The Greens do not support the move to privatising public health services and the billions in subsidies to the private health insurance sector that is undermining funding to our public health system. We also have significant concerns about policies based on “consumer choice”, where it appears that the real agenda is to push more people towards private providers – which are usually less well-regulated – at the expense of a properly funded, universal public health and aged care system. Health care is more cost effective and high quality when it is genuinely accessible, affordable and universal, from birth to death. This is key to a healthy society.
The Greens absolutely oppose the forced removal of any residents from the Waterloo public housing estates, just as we do at Millers Point and Glebe.
Keeping people out of hospital and other facilities should be one of the key aims of the health system, particularly as people age. The Greens believe in the principle of “ageing in place” and supporting people to stay in their own homes for as long as they wish to.

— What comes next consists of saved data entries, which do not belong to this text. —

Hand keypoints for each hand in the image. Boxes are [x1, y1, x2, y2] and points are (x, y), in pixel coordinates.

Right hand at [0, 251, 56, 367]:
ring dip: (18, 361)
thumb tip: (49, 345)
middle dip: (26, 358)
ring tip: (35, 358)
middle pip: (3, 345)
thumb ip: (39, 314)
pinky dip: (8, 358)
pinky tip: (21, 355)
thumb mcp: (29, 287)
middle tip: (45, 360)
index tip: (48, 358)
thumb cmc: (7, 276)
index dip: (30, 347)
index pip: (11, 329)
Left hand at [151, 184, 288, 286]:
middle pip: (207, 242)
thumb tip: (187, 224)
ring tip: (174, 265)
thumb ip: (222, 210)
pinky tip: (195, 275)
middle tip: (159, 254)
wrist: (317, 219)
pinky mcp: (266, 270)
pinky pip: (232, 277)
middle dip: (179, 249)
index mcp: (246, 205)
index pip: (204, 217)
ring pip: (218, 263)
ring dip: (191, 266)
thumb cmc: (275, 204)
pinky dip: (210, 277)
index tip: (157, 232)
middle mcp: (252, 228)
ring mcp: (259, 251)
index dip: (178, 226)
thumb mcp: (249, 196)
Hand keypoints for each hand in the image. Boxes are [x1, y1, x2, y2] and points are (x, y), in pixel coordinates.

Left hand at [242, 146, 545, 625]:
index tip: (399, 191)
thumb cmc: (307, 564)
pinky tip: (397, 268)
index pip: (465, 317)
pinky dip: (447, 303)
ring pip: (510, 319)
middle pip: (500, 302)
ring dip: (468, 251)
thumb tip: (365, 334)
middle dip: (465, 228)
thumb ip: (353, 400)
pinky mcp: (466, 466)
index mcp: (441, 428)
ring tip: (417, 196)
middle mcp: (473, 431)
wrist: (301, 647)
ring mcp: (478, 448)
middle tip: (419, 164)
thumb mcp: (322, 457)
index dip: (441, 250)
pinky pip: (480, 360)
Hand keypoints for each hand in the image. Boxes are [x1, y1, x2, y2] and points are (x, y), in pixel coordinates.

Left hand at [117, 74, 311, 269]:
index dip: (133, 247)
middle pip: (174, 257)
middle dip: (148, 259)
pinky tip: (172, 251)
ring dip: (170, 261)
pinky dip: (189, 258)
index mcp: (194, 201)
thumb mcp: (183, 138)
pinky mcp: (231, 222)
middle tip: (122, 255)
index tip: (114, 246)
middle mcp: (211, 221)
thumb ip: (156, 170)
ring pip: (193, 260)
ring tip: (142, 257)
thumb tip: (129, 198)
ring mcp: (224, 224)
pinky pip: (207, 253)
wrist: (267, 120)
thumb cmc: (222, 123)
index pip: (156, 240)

Where people require nursing home support, the Greens strongly support the requirement for registered nurses 24/7, and ratios to ensure nurses are not overstretched, and residents and patients are being genuinely cared for.
Public housing tenants should not be discriminated against. Public housing tenants have a right to age in their homes if they wish, and be genuinely supported to do this, just as they would if they lived in private rental or owned their own home.
Asylum Seekers
Australia’s treatment of people seeking asylum is inhumane and an international disgrace. Both the Labor and Liberal parties have effectively ripped up the Refugee Convention and have played the politics of fear.

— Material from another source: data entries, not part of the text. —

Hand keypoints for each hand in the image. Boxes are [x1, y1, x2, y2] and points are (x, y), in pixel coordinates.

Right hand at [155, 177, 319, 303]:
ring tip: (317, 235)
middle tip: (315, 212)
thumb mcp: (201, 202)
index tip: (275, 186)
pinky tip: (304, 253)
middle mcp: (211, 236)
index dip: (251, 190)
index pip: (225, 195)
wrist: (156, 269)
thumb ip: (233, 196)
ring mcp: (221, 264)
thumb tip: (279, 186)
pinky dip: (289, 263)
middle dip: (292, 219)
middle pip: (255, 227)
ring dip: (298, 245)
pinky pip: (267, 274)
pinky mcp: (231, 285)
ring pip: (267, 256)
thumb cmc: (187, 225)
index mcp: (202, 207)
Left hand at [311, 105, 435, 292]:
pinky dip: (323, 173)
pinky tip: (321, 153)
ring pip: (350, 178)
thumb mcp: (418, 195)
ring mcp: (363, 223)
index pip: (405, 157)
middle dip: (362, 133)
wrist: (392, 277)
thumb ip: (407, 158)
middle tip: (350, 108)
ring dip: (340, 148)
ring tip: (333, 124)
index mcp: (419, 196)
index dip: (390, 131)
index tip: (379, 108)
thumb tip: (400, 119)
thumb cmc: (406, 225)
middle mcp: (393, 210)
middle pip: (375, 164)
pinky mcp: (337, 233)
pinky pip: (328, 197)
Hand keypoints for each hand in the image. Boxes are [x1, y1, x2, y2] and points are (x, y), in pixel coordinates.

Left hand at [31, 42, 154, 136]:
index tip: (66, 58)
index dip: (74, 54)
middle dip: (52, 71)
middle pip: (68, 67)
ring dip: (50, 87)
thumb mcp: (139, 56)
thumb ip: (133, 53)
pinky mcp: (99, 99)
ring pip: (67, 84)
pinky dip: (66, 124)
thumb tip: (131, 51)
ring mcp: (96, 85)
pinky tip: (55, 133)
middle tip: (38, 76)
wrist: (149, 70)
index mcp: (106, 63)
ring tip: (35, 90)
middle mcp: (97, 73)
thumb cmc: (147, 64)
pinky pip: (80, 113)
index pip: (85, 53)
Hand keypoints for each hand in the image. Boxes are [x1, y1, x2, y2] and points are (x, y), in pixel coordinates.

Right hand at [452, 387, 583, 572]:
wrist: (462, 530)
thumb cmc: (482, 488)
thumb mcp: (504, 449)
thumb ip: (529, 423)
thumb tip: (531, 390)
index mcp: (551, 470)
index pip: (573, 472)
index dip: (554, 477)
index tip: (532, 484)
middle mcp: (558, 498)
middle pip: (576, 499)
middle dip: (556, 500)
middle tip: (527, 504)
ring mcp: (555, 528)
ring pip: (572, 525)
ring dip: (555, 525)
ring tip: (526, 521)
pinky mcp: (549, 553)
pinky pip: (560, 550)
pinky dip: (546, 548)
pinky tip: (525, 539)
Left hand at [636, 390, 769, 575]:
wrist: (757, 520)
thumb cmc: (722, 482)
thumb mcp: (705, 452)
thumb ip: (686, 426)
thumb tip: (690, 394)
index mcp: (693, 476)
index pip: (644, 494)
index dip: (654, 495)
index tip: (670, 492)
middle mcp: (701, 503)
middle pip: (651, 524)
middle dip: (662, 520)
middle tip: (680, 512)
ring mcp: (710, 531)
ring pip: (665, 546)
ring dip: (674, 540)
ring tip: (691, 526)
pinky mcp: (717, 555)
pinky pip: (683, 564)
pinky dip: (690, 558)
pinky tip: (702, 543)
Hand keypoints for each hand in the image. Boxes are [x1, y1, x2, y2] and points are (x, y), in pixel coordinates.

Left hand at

Seeking asylum is not a crime, yet Australia subjects people fleeing war and persecution to cruel treatment and “punishment” usually reserved for the worst criminals. There is a better way. We must immediately close the Manus Island and Nauru detention camps, bring the asylum seekers and refugees here to assess their claims quickly and enable them to be integrated into Australian society and become valued members of local communities. Australia’s refugee intake should be significantly expanded to 50,000.
At a time when there are more refugees internationally than there were during the height of World War II, boat arrivals are something many countries are facing. We must comply with our international obligations, treat those seeking asylum with humanity, and process them on shore.

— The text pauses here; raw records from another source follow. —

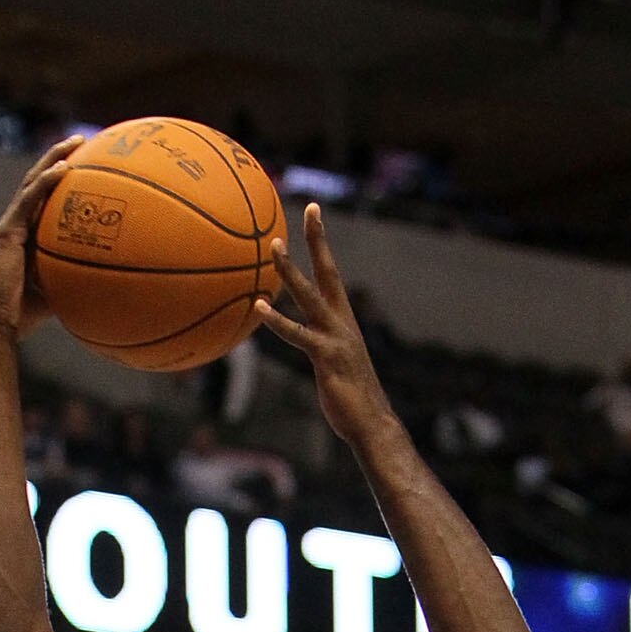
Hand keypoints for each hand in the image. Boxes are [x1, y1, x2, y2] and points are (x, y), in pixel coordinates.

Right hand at [0, 136, 85, 340]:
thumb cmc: (21, 315)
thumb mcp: (56, 292)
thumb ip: (74, 280)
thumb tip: (105, 284)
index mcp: (24, 235)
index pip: (42, 198)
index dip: (59, 178)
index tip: (82, 164)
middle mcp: (15, 223)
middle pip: (38, 181)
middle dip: (58, 157)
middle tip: (82, 141)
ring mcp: (10, 225)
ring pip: (33, 181)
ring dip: (54, 158)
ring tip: (76, 142)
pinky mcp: (7, 231)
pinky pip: (29, 199)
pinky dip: (46, 182)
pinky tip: (64, 168)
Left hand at [254, 201, 394, 448]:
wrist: (371, 423)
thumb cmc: (351, 398)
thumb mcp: (334, 365)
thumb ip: (319, 346)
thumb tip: (305, 342)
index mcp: (344, 320)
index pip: (332, 273)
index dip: (322, 243)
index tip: (314, 212)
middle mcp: (341, 322)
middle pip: (328, 272)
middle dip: (318, 240)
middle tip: (310, 208)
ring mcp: (335, 338)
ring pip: (309, 296)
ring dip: (291, 271)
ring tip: (274, 246)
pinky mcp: (325, 358)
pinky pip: (298, 335)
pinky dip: (278, 320)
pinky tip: (259, 307)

Off-shore processing means indefinite detention. And let’s call that a euphemism for what it actually is – indefinite imprisonment.
Indefinite detention violates human rights and is in breach of international law. Indeed, the UN found Australia’s treatment of asylum seekers violates the Convention Against Torture. The Greens oppose mandatory detention. Close the camps and bring them here.
Multiculturalism
The diversity of cultures in Australia greatly enriches our society and it should be protected and celebrated. The Greens want to take a whole-of-government approach to multiculturalism and will do this in a number of ways including: working towards the establishment of a National Multiculturalism Act, introducing programs to promote diversity in the workplace, protecting the integrity of the Racial Discrimination Act, increasing Australia’s humanitarian intake, promoting diversity in early childhood education, standing up for fair funding for SBS and championing the establishment of an Australian Centre for Social Cohesion.